Like I’m so thankful no one’s like me, but 25, I think my thing was if everybody could act the way I do and have my discipline and my way of approaching it, we would be really successful. And that is a terrible way to lead.

[00:22:57] Craig P. Anderson: Very good. Well, Nick, if people want to [00:23:00] find you online or follow anything that you’re doing, what’s the best places for them to do that?

[00:23:04] Nick Smarrelli: I am on LinkedIn. I don’t post a ton anymore, but I am working on a special project that in theory may manifest itself in a little bit more of an opportunity to hear from me and others. But that’s TBD at this point. But for right now, LinkedIn is always the best way to get in touch with me.

one of the biggest changes I made in my life was creating space and opportunity to help other people on their journey, less so than be the one in the journey themselves. And so always happy to have conversations.

[00:23:29] Craig P. Anderson: Great. And we’ll drop the links to your LinkedIn right in the show notes. Nick, thanks so much for being part of executive evolution. I really appreciate the time.

[00:23:36] Nick Smarrelli: Yeah, this is fun. Thanks Greg.

[00:23:38] Craig P. Anderson: I really appreciate the insights that Nick shared with us today. He has such a unique perspective being both a person who has grown and developed businesses and led large teams and now is working with the next generation of leaders, helping them prepare for the challenges and opportunities they are going to face [00:24:00] in their career.
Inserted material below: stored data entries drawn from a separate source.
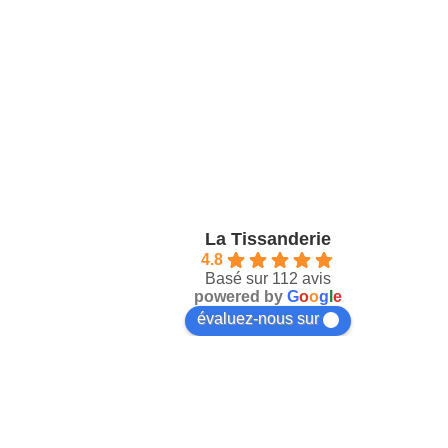
La Tissanderie
4.8
Basé sur 112 avis
powered by
G
o
o
g
l
e
évaluez-nous sur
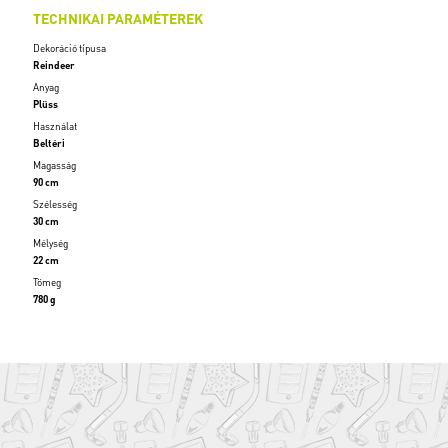
TECHNIKAI PARAMÉTEREK
Dekoráció típusa
Reindeer
Anyag
Plüss
Használat
Beltéri
Magasság
90 cm
Szélesség
30 cm
Mélység
22 cm
Tömeg
780 g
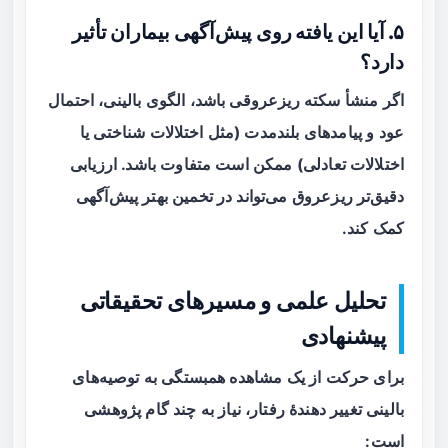
۵. آیا این یافته روی پیش‌آگهی بیماران تأثیر
دارد؟
اگر منشأ سکته ریزعروقی باشد، الگوی بالینی، احتمال
عود و پیامدهای بلندمدت (مثل اختلالات شناختی یا
اختلالات تعادلی) ممکن است متفاوت باشد. ارزیابی
دقیق‌تر ریزعروق می‌تواند در تخمین بهتر پیش‌آگهی
کمک کند.
تحلیل علمی و مسیرهای تحقیقاتی
پیشنهادی
برای حرکت از یک مشاهده همبستگی به توصیه‌های
بالینی تغییر دهندهٔ رفتار، نیاز به چند گام پژوهشی
است:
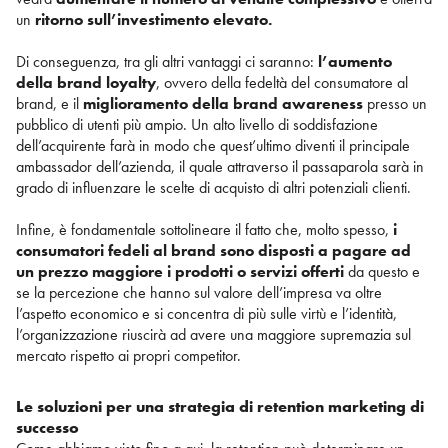
un
ritorno sull’investimento elevato.
Di conseguenza, tra gli altri vantaggi ci saranno:
l’aumento
della brand loyalty
, ovvero della fedeltà del consumatore al
brand, e il
miglioramento della brand awareness
presso un
pubblico di utenti più ampio. Un alto livello di soddisfazione
dell’acquirente farà in modo che quest’ultimo diventi il principale
ambassador dell’azienda, il quale attraverso il passaparola sarà in
grado di influenzare le scelte di acquisto di altri potenziali clienti.
Infine, è fondamentale sottolineare il fatto che, molto spesso,
i
consumatori fedeli al brand sono disposti a pagare ad
un prezzo maggiore i prodotti o servizi offerti
da questo e
se la percezione che hanno sul valore dell’impresa va oltre
l’aspetto economico e si concentra di più sulle virtù e l’identità,
l’organizzazione riuscirà ad avere una maggiore supremazia sul
mercato rispetto ai propri competitor.
Le soluzioni per una strategia di retention marketing di
successo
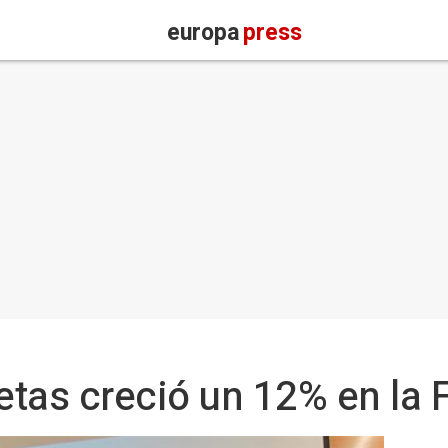
europa
press
jetas creció un 12% en la 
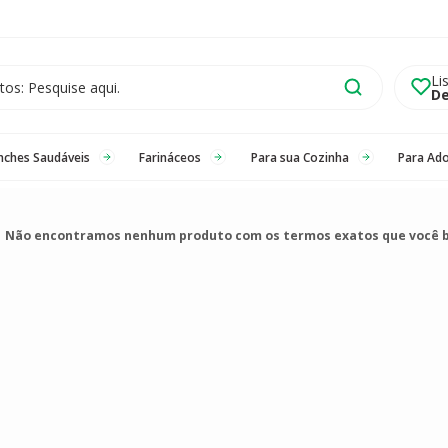
Li
De
nches Saudáveis
Farináceos
Para sua Cozinha
Para Ad
Não encontramos nenhum produto com os termos exatos que você 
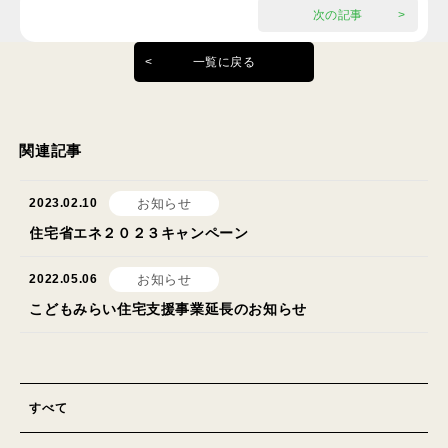
次の記事
一覧に戻る
関連記事
2023.02.10
お知らせ
住宅省エネ２０２３キャンペーン
2022.05.06
お知らせ
こどもみらい住宅支援事業延長のお知らせ
すべて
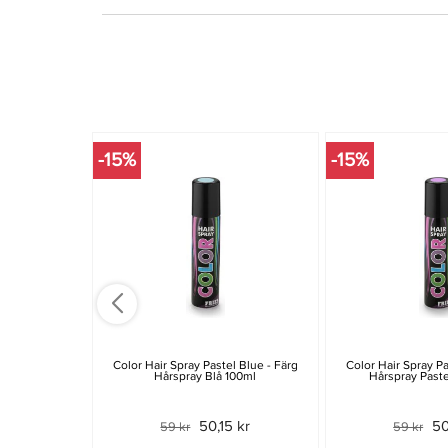
-15%
-15%
Color Hair Spray Pastel Blue - Färg
Color Hair Spray Pa
Hårspray Blå 100ml
Hårspray Paste
50,15 kr
50
59 kr
59 kr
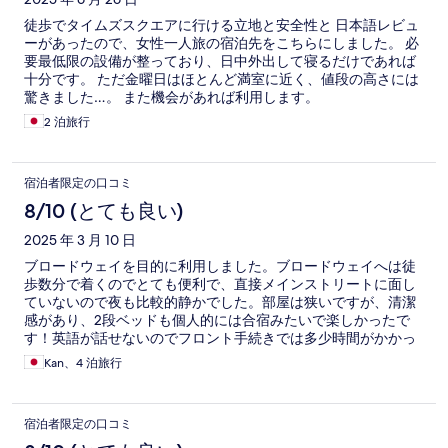
徒歩でタイムズスクエアに行ける立地と安全性と 日本語レビュ
ーがあったので、女性一人旅の宿泊先をこちらにしました。 必
要最低限の設備が整っており、日中外出して寝るだけであれば
十分です。 ただ金曜日はほとんど満室に近く、値段の高さには
驚きました…。 また機会があれば利用します。
2 泊旅行
宿泊者限定の口コミ
8/10 (とても良い)
2025 年 3 月 10 日
ブロードウェイを目的に利用しました。ブロードウェイへは徒
歩数分で着くのでとても便利で、直接メインストリートに面し
ていないので夜も比較的静かでした。部屋は狭いですが、清潔
感があり、2段ベッドも個人的には合宿みたいで楽しかったで
す！英語が話せないのでフロント手続きでは多少時間がかかっ
てしまいましたが、スタッフの方も親切に対応してくださいま
Kan、4 泊旅行
した。1人旅にはぴったりのホテルだと思います。
宿泊者限定の口コミ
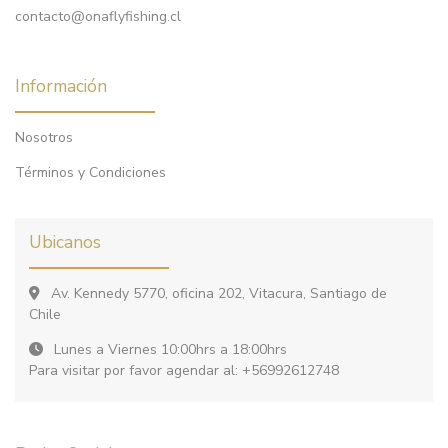
contacto@onaflyfishing.cl
Información
Nosotros
Términos y Condiciones
Ubicanos
Av. Kennedy 5770, oficina 202, Vitacura, Santiago de
Chile
Lunes a Viernes 10:00hrs a 18:00hrs
Para visitar por favor agendar al: +56992612748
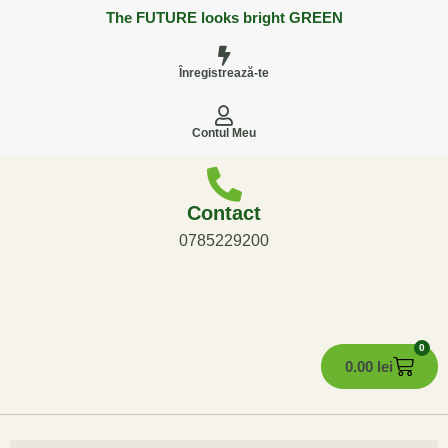
The FUTURE looks bright GREEN
Înregistrează-te
Contul Meu
Contact
0785229200
0
0.00
lei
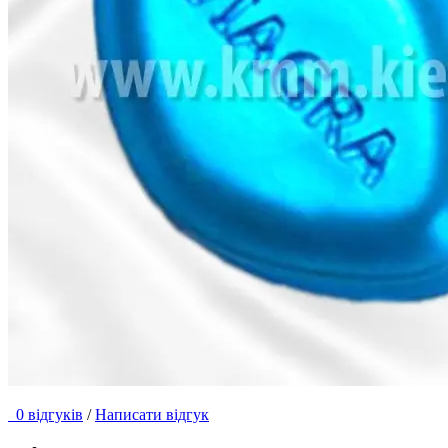
0 відгуків
/
Написати відгук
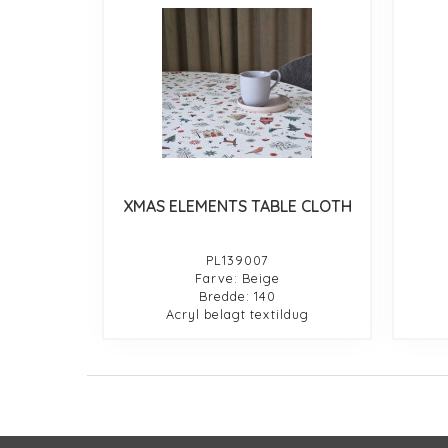
XMAS ELEMENTS TABLE CLOTH
PL139007
Farve: Beige
Bredde: 140
Acryl belagt textildug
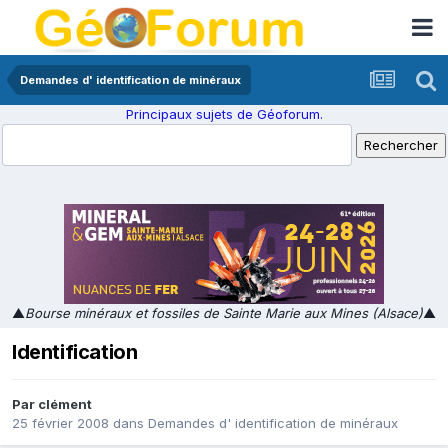
Demandes d' identification de minéraux
Principaux sujets de Géoforum.
▲
Bourse minéraux et fossiles de Sainte Marie aux Mines (Alsace)
▲
Identification
Par
clément
25 février 2008
dans
Demandes d' identification de minéraux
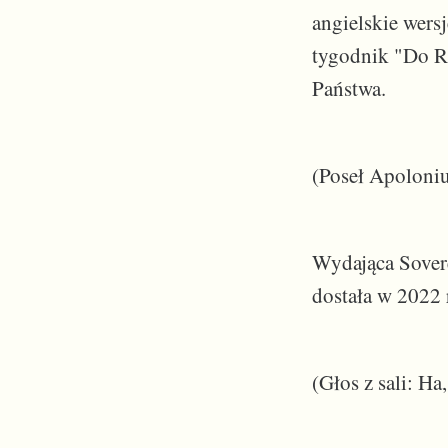
angielskie wers
tygodnik "Do R
Państwa.
(Poseł Apoloniu
Wydająca Sovere
dostała w 2022 
(Głos z sali: Ha,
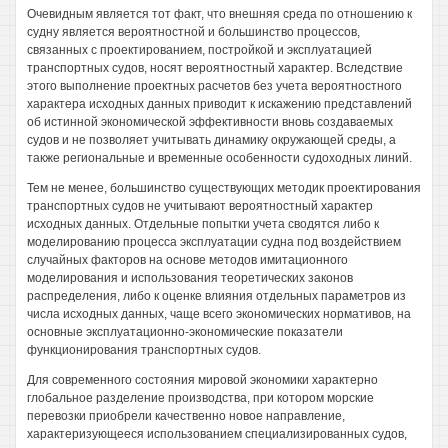
Очевидным является тот факт, что внешняя среда по отношению к
судну является вероятностной и большинство процессов,
связанных с проектированием, постройкой и эксплуатацией
транспортных судов, носят вероятностный характер. Вследствие
этого выполнение проектных расчетов без учета вероятностного
характера исходных данных приводит к искажению представлений
об истинной экономической эффективности вновь создаваемых
судов и не позволяет учитывать динамику окружающей среды, а
также региональные и временные особенности судоходных линий.
Тем не менее, большинство существующих методик проектирования
транспортных судов не учитывают вероятностный характер
исходных данных. Отдельные попытки учета сводятся либо к
моделированию процесса эксплуатации судна под воздействием
случайных факторов на основе методов имитационного
моделирования и использования теоретических законов
распределения, либо к оценке влияния отдельных параметров из
числа исходных данных, чаще всего экономических нормативов, на
основные эксплуатационно-экономические показатели
функционирования транспортных судов.
Для современного состояния мировой экономики характерно
глобальное разделение производства, при котором морские
перевозки приобрели качественно новое направление,
характеризующееся использованием специализированных судов,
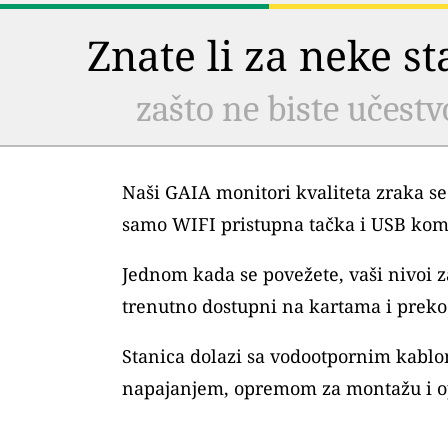
Znate li za neke s
zašto ne biste učestv
Naši GAIA monitori kvaliteta zraka se
samo WIFI pristupna tačka i USB kom
Jednom kada se povežete, vaši nivoi
trenutno dostupni na kartama i preko 
Stanica dolazi sa vodootpornim kablo
napajanjem, opremom za montažu i o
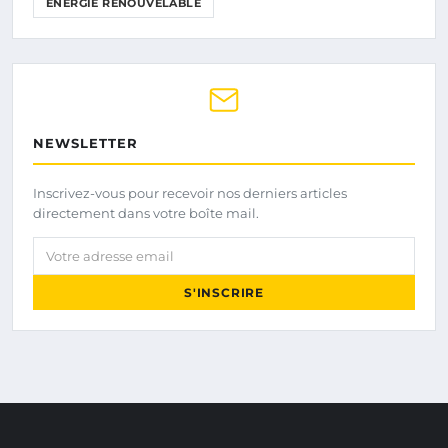
ÉNERGIE RENOUVELABLE
NEWSLETTER
Inscrivez-vous pour recevoir nos derniers articles
directement dans votre boîte mail.
Votre adresse email
S'INSCRIRE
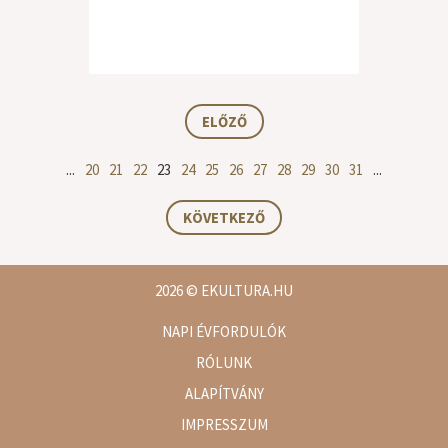
ELŐZŐ
...
20
21
22
23
24
25
26
27
28
29
30
31
...
KÖVETKEZŐ
2026
© EKULTURA.HU
NAPI ÉVFORDULÓK
RÓLUNK
ALAPÍTVÁNY
IMPRESSZUM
As always, I like to break down the episode into the three key leadership areas of confidence, confidence and calm. In the area of confidence, what I think Nick talked about the most was about how finding a coach or a mentor is really going to help you develop and put things in perspective. Just like the story I shared at the opening of the podcast, where you find that mentor or hire that coach, that’s where you can really get somebody who is invested in you for the purpose of you.

So that’s a great way to develop your leadership confidence in the area of competence. We talked about. How by actually intentionally developing the people around you as a leader, you actually supersize your capacity as a leader because while you may be able to give 110% or 150%, if you can develop the people around you to give above a hundred percent and to really contribute at a high level, you’re getting far more done.

By investing that time in them. And then finally, I really appreciated what he [00:25:00] talked about in the areas of developing your calm as a leader, ideas like meditation and journaling, things that we might say, well, I don’t have time to do those things, but as we talked about in training people around you, this is an investment in your time.

When you have clarity, when your presence and your focus is sharpened, you actually are more productive and more in tune as a leader. Thanks for being part of this episode of Executive Evolution, Nick. As always, remember, you can go from being the accidental leader to the greatest leader of all time. All it takes is developing your confidence, competence, and calm.